Dataset entries.

------------------------------------------------

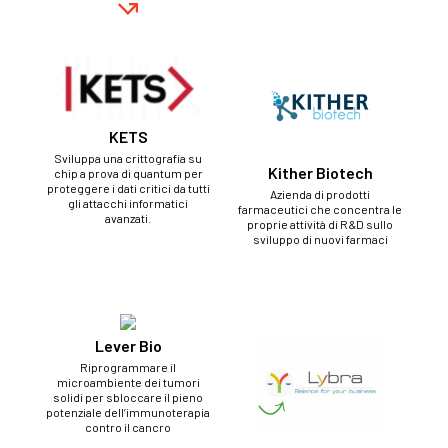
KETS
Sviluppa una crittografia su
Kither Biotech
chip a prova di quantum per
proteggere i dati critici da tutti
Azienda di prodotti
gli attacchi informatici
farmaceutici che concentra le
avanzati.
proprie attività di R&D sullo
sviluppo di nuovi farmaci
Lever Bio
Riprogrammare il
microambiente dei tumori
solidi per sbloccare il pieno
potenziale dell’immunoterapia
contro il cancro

------------------------------------------------

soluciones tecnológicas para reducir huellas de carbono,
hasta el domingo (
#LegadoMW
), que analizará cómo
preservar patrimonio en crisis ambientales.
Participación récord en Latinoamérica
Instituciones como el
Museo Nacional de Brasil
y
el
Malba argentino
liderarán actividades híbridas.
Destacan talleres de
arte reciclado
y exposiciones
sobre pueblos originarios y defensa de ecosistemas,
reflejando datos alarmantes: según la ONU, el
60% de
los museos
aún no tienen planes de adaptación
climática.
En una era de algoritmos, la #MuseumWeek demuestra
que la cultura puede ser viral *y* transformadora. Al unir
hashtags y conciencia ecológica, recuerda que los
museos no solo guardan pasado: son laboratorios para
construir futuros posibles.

------------------------------------------------

REQUIRED ACTION.
Your answer should be a single number: the tally of lines in the entries that include the word "museos".

WRITTEN RESPONSE.
2